Une performance proche d’un vélo aéro
Si le Canyon Endurace CFR est pensé pour les pavés, il reste un vélo de compétition. Canyon annonce une valeur de 205 watts en soufflerie à 45 km/h, soit seulement un watt de plus que l’Aeroad CFR. L’écart est faible et permet à ce modèle de conserver un niveau de rendement proche d’un vélo aéro.

La géométrie confirme cette orientation. Le Canyon Endurace CFR reprend la Sport Pro Geometry déjà utilisée sur les modèles de course de la marque. Le positionnement reste donc orienté vers la performance, avec des repères similaires pour les coureurs qui alternent entre plusieurs vélos au cours de la saison.
Le poste de pilotage participe aussi à cet équilibre. Le système PACE permet d’ajuster facilement la position sans modifications lourdes. Pour une approche plus engagée, un cockpit RACE est proposé avec une position plus basse et plus allongée. Ce choix permet de réduire légèrement la traînée à haute vitesse.
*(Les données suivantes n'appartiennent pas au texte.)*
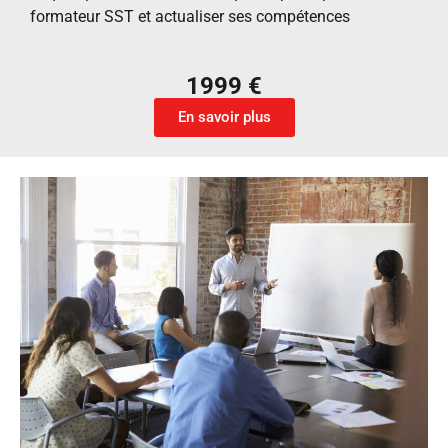
formateur SST et actualiser ses compétences
1999 €
En savoir plus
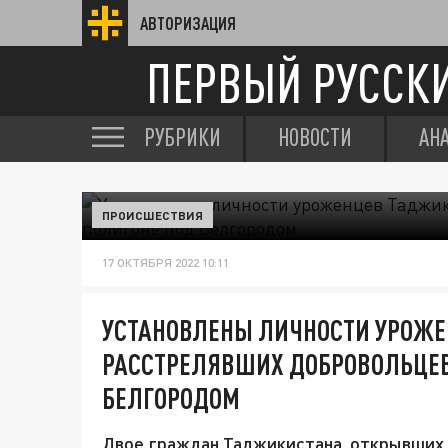
АВТОРИЗАЦИЯ
ПЕРВЫЙ РУССК
РУБРИКИ
НОВОСТИ
АН
ПРОИСШЕСТВИЯ
17 ОКТЯБРЯ 2022 10:11
УСТАНОВЛЕНЫ ЛИЧНОСТИ УРОЖЕ
РАССТРЕЛЯВШИХ ДОБРОВОЛЬЦЕВ
БЕЛГОРОДОМ
Двое граждан Таджикистана, открывших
Côté équipement, le Canyon Endurace CFR s’appuie sur des composants haut de gamme avec deux configurations disponibles, en Shimano Dura-Ace Di2 ou SRAM Red AXS, toutes deux équipées de capteurs de puissance. Les roues DT Swiss ARC 1100 en profil 65 mm confirment cette orientation performance, associées à des pneus Pirelli P Zero RS en 35 mm pour conserver du rendement même sur des surfaces irrégulières.
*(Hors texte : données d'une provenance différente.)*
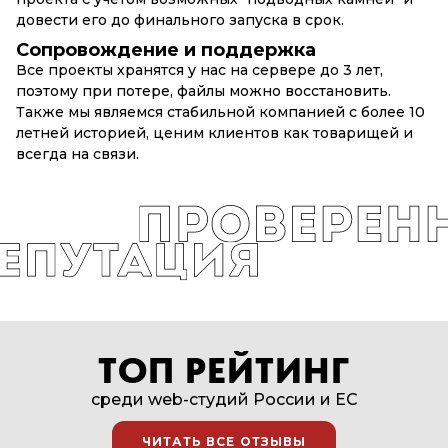
довести его до финального запуска в срок.
Сопровождение и поддержка
Все проекты хранятся у нас на сервере до 3 лет,
поэтому при потере, файлы можно восстановить.
Также мы являемся стабильной компанией с более 10
летней историей, ценим клиентов как товарищей и
всегда на связи.
ТОП РЕЙТИНГ
среди web-студий России и EC
ЧИТАТЬ ВСЕ ОТЗЫВЫ
ЧИТАТЬ ВСЕ ОТЗЫВЫ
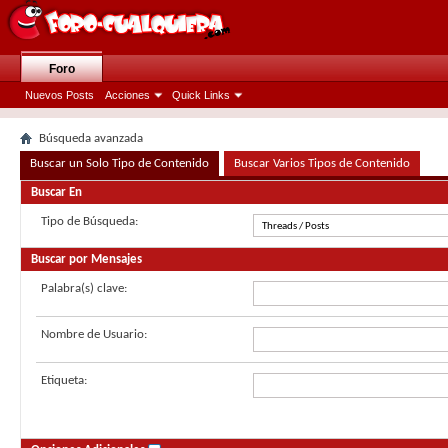
Foro
Nuevos Posts
Acciones
Quick Links
Búsqueda avanzada
Buscar un Solo Tipo de Contenido
Buscar Varios Tipos de Contenido
Buscar En
Tipo de Búsqueda:
Buscar por Mensajes
Palabra(s) clave:
Nombre de Usuario:
Etiqueta:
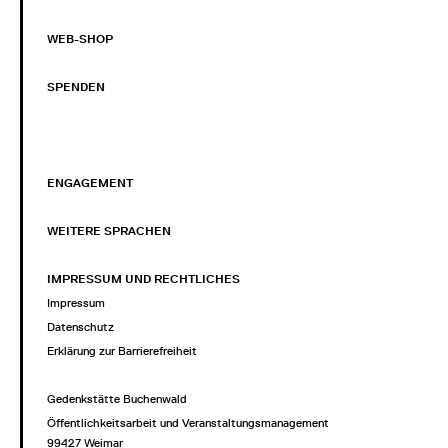
WEB-SHOP
SPENDEN
ENGAGEMENT
WEITERE SPRACHEN
IMPRESSUM UND RECHTLICHES
Impressum
Datenschutz
Erklärung zur Barrierefreiheit
Gedenkstätte Buchenwald
Öffentlichkeitsarbeit und Veranstaltungsmanagement
99427 Weimar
Avec un poids annoncé de 7,5 kg et un tarif fixé à 9000 euros, le Canyon Endurace CFR s’adresse à un usage compétition. À l’approche de Paris-Roubaix, il apparaît comme une alternative crédible aux vélos aéro classiques. Un choix déjà aperçu sur les classiques flandriennes avec Mathieu van der Poel, et qui pourrait se confirmer selon les conditions sur l’Enfer du Nord.